Restoration of dystrophin expression after two-week systemic delivery of PMO with PQs in mdx mice (aged 4–5 weeks). Each mouse was injected with 1 mg PMOE23 with and without PQs (0.5 mg). (A) Dystrophin was detected by immunohistochemistry with rabbit polyclonal antibody P7 against dystrophin. Blue nuclear staining with DAPI, and original magnification: ×100. (B) Percentage of dystrophin-positive fibers in different muscle tissues (mean ± SEM, n = 5, two-tailed t-test, *p ≤ .05 compared with 1 mg PMO only). (C) Detection of exon 23 skipping by reverse transcription polymerase chain reaction.
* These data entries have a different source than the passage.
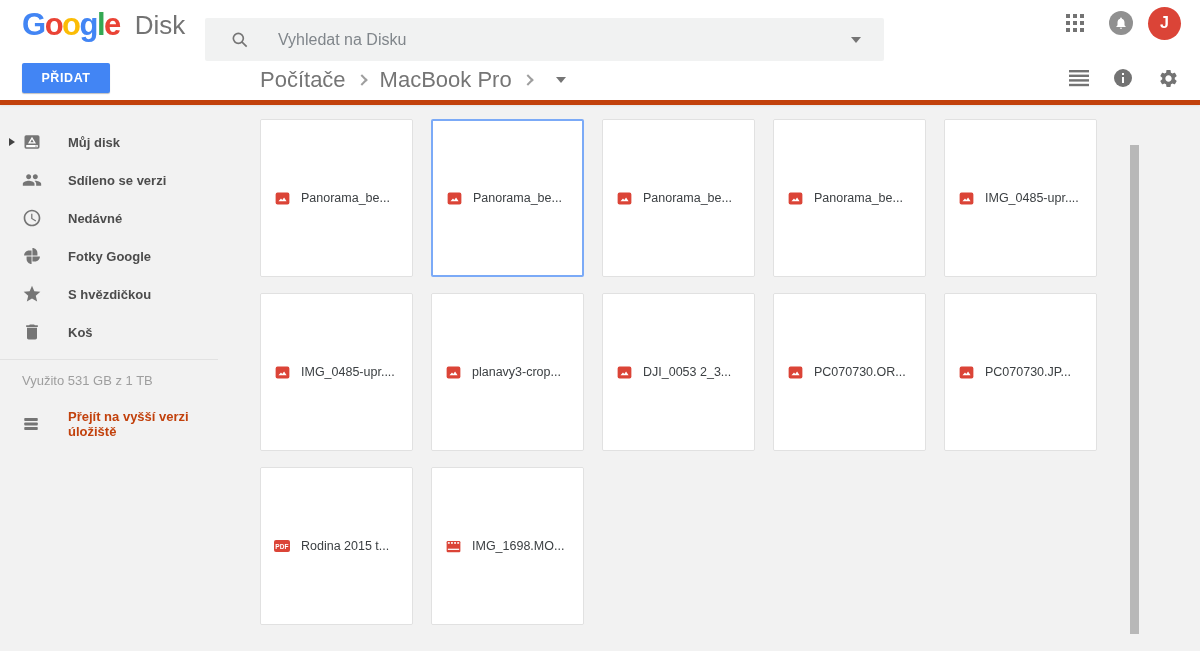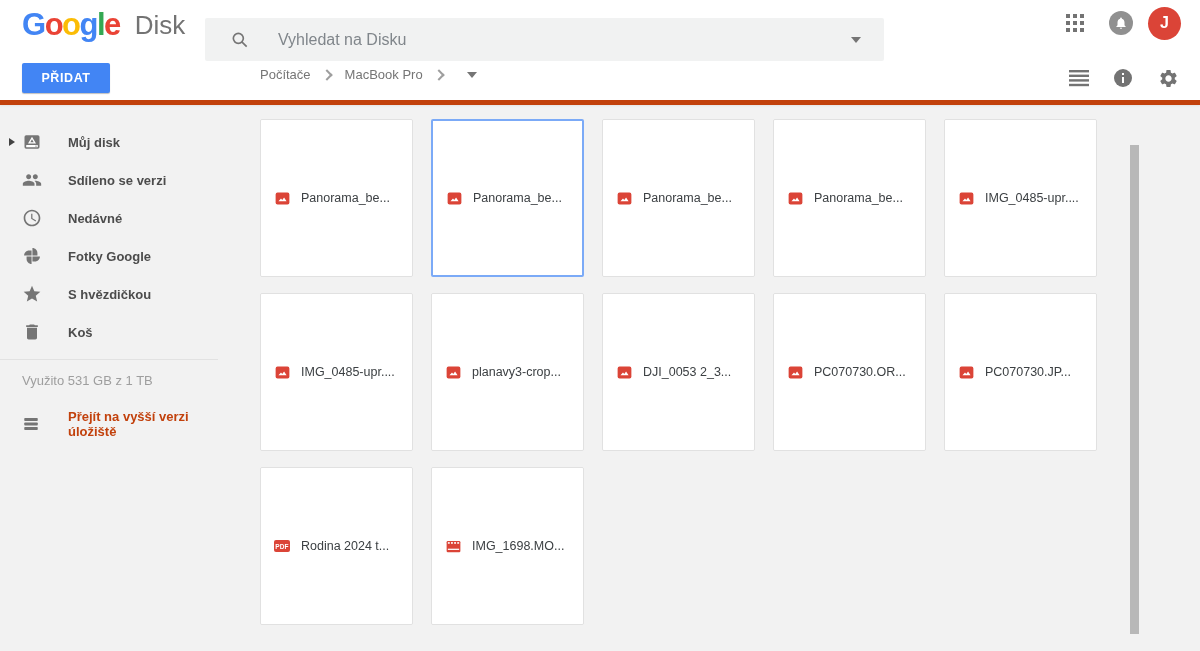"Počítače" .breadcrumb { font-size: 13px -> 22px }
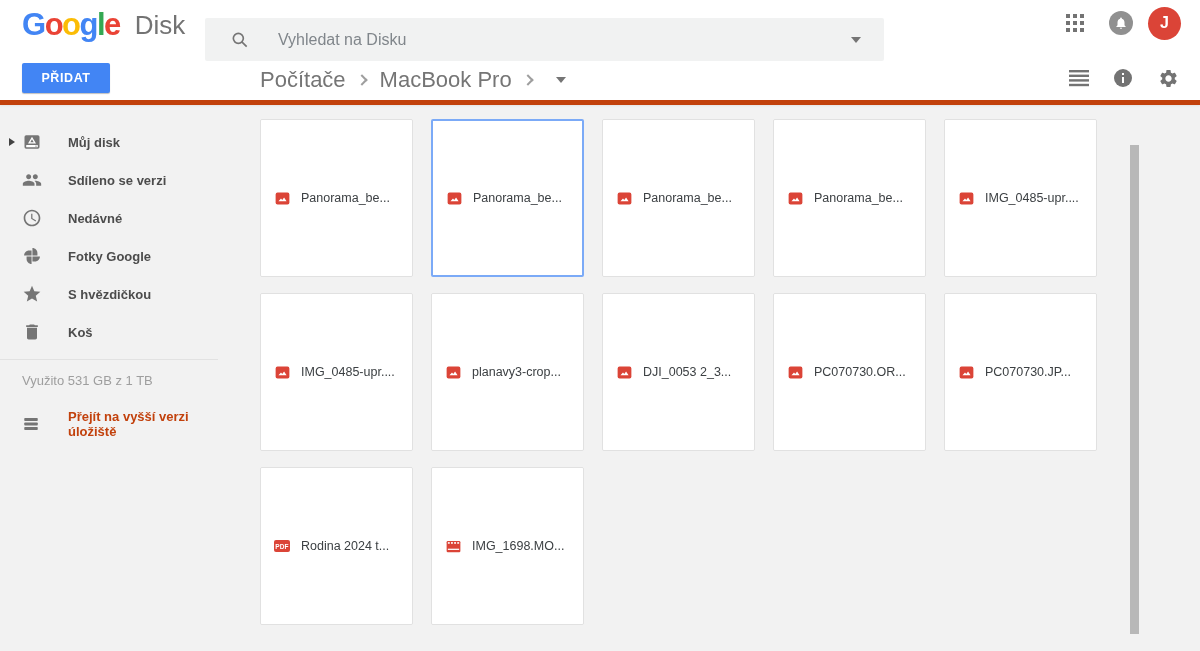"Rodina 2024 t..." span.file-name { text: 2024 -> 2015 }
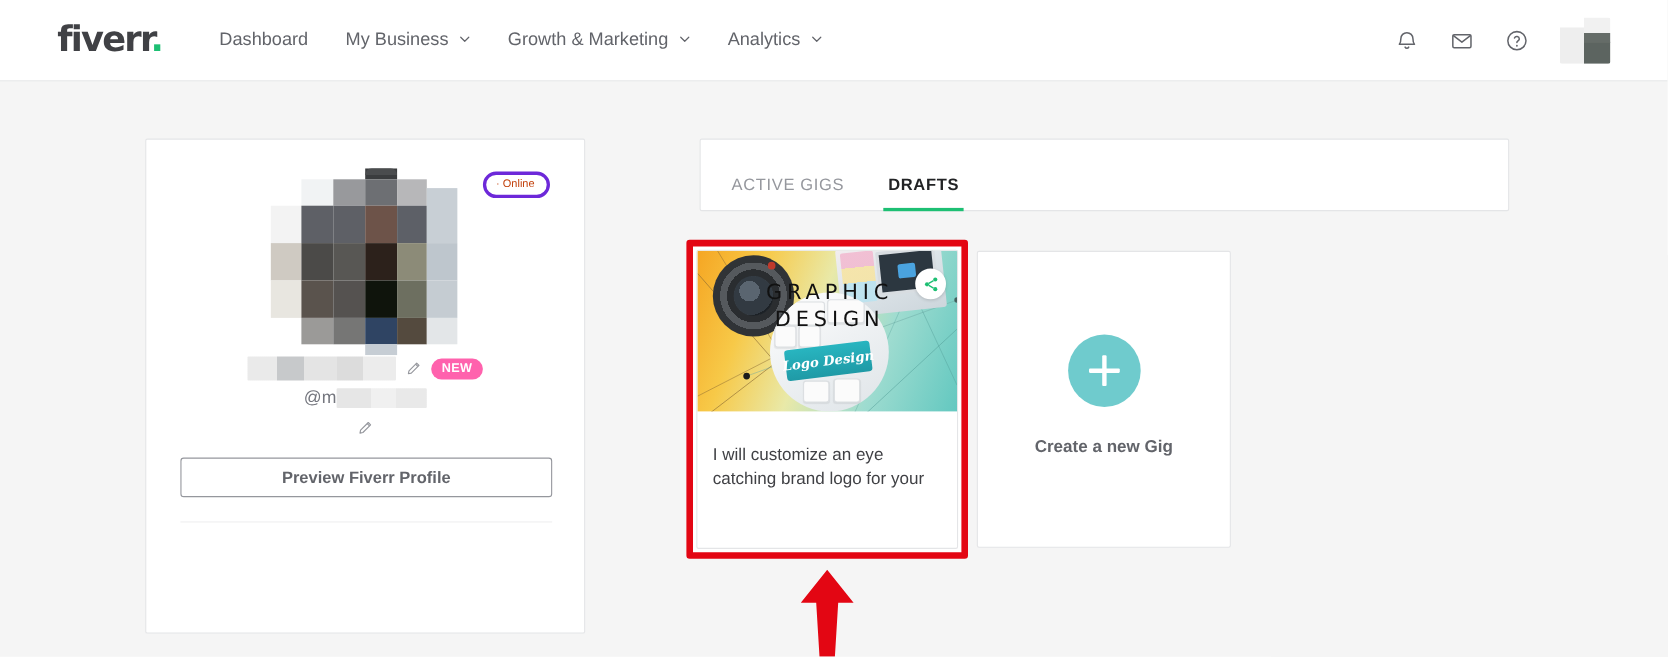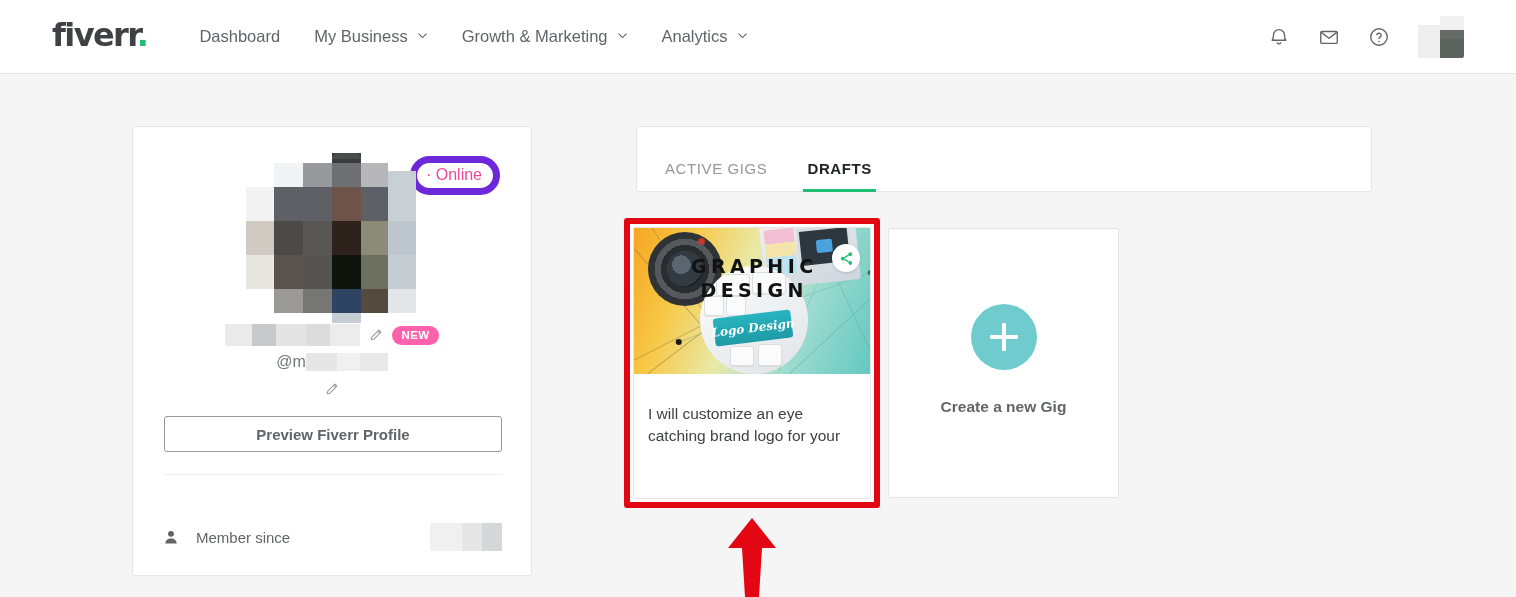"· Online" .online-badge { border: 7px solid #6d28d9 -> 3px solid #6d28d9; color: #ec4899 -> #c2410c; font-size: 16px -> 10px }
Total RNA of 100 ng from each sample was used for amplification of dystrophin mRNA from exon 20 to exon 26. The upper bands correspond to the normal mRNA, and the lower bands correspond to the truncated mRNA with exon E23 skipped. (D) Western blots demonstrate the expression of dystrophin protein from treated mdx mice in comparison with C57BL/6 and untreated mdx mice (20 μg of total protein was loaded for PQ-formulated PMO, PMO-treated mice, WT C57 and control mdx. A: TA; I: Diaphragm; J: Heart). Dystrophin detected with monoclonal antibody Dys 1. α-Actin was used as the loading control.

Figure 6.

Negatively stained TEM images of PQs complex with PMO (the polymer/PMO polyplex solution containing 1 μg of PMO at a weight ratio of 10/1 or 2/1 (PQ/PMO) in 100 μL 0.9% saline. Direct magnification: ×130,000, scale bar: 100 nm).